- _Entries shown_:

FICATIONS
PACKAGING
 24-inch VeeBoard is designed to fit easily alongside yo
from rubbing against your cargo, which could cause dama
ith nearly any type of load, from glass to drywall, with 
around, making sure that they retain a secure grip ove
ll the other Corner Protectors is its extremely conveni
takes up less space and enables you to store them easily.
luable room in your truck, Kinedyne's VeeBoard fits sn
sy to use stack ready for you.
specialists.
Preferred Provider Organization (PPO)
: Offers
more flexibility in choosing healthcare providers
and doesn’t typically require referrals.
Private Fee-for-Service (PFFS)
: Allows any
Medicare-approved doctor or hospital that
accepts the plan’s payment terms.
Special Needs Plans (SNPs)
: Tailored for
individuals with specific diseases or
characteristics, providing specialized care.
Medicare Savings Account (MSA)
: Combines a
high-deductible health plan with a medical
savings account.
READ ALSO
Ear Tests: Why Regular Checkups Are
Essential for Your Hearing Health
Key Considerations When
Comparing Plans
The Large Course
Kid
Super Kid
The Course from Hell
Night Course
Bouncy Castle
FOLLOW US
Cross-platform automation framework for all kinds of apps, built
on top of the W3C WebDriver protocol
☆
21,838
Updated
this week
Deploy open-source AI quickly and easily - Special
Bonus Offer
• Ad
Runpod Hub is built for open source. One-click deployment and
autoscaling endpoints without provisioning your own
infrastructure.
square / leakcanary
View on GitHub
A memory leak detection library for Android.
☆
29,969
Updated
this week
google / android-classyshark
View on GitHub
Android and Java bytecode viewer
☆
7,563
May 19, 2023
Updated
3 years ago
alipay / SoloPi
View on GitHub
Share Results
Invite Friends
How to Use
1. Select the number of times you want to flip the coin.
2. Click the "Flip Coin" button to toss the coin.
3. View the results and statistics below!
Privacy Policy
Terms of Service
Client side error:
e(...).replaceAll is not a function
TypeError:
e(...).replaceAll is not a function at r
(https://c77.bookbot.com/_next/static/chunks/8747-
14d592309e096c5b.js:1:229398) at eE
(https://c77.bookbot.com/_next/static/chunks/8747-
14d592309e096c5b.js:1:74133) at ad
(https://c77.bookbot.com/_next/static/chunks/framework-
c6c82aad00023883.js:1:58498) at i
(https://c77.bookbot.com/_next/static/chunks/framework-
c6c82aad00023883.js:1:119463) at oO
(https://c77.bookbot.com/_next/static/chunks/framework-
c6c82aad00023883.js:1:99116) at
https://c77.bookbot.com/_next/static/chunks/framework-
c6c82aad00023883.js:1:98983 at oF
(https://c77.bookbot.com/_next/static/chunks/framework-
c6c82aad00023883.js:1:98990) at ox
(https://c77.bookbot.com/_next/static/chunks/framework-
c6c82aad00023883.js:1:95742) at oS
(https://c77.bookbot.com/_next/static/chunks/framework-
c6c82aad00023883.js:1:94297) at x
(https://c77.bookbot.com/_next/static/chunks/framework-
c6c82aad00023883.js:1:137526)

- _Prompt_: Render the listing above as a JSON list of strings, with one string for each line and any blank lines left out.

- _Response to the task_:
[
  "FICATIONS",
  "PACKAGING",
  " 24-inch VeeBoard is designed to fit easily alongside yo",
  "from rubbing against your cargo, which could cause dama",
  "ith nearly any type of load, from glass to drywall, with ",
  "around, making sure that they retain a secure grip ove",
  "ll the other Corner Protectors is its extremely conveni",
  "takes up less space and enables you to store them easily.",
  "luable room in your truck, Kinedyne's VeeBoard fits sn",
  "sy to use stack ready for you.",
  "specialists.",
  "Preferred Provider Organization (PPO)",
  ": Offers",
  "more flexibility in choosing healthcare providers",
  "and doesn’t typically require referrals.",
  "Private Fee-for-Service (PFFS)",
  ": Allows any",
  "Medicare-approved doctor or hospital that",
  "accepts the plan’s payment terms.",
  "Special Needs Plans (SNPs)",
  ": Tailored for",
  "individuals with specific diseases or",
  "characteristics, providing specialized care.",
  "Medicare Savings Account (MSA)",
  ": Combines a",
  "high-deductible health plan with a medical",
  "savings account.",
  "READ ALSO",
  "Ear Tests: Why Regular Checkups Are",
  "Essential for Your Hearing Health",
  "Key Considerations When",
  "Comparing Plans",
  "The Large Course",
  "Kid",
  "Super Kid",
  "The Course from Hell",
  "Night Course",
  "Bouncy Castle",
  "FOLLOW US",
  "Cross-platform automation framework for all kinds of apps, built",
  "on top of the W3C WebDriver protocol",
  "☆",
  "21,838",
  "Updated",
  "this week",
  "Deploy open-source AI quickly and easily - Special",
  "Bonus Offer",
  "• Ad",
  "Runpod Hub is built for open source. One-click deployment and",
  "autoscaling endpoints without provisioning your own",
  "infrastructure.",
  "square / leakcanary",
  "View on GitHub",
  "A memory leak detection library for Android.",
  "☆",
  "29,969",
  "Updated",
  "this week",
  "google / android-classyshark",
  "View on GitHub",
  "Android and Java bytecode viewer",
  "☆",
  "7,563",
  "May 19, 2023",
  "Updated",
  "3 years ago",
  "alipay / SoloPi",
  "View on GitHub",
  "Share Results",
  "Invite Friends",
  "How to Use",
  "1. Select the number of times you want to flip the coin.",
  "2. Click the \"Flip Coin\" button to toss the coin.",
  "3. View the results and statistics below!",
  "Privacy Policy",
  "Terms of Service",
  "Client side error:",
  "e(...).replaceAll is not a function",
  "TypeError:",
  "e(...).replaceAll is not a function at r",
  "(https://c77.bookbot.com/_next/static/chunks/8747-",
  "14d592309e096c5b.js:1:229398) at eE",
  "(https://c77.bookbot.com/_next/static/chunks/8747-",
  "14d592309e096c5b.js:1:74133) at ad",
  "(https://c77.bookbot.com/_next/static/chunks/framework-",
  "c6c82aad00023883.js:1:58498) at i",
  "(https://c77.bookbot.com/_next/static/chunks/framework-",
  "c6c82aad00023883.js:1:119463) at oO",
  "(https://c77.bookbot.com/_next/static/chunks/framework-",
  "c6c82aad00023883.js:1:99116) at",
  "https://c77.bookbot.com/_next/static/chunks/framework-",
  "c6c82aad00023883.js:1:98983 at oF",
  "(https://c77.bookbot.com/_next/static/chunks/framework-",
  "c6c82aad00023883.js:1:98990) at ox",
  "(https://c77.bookbot.com/_next/static/chunks/framework-",
  "c6c82aad00023883.js:1:95742) at oS",
  "(https://c77.bookbot.com/_next/static/chunks/framework-",
  "c6c82aad00023883.js:1:94297) at x",
  "(https://c77.bookbot.com/_next/static/chunks/framework-",
  "c6c82aad00023883.js:1:137526)"
]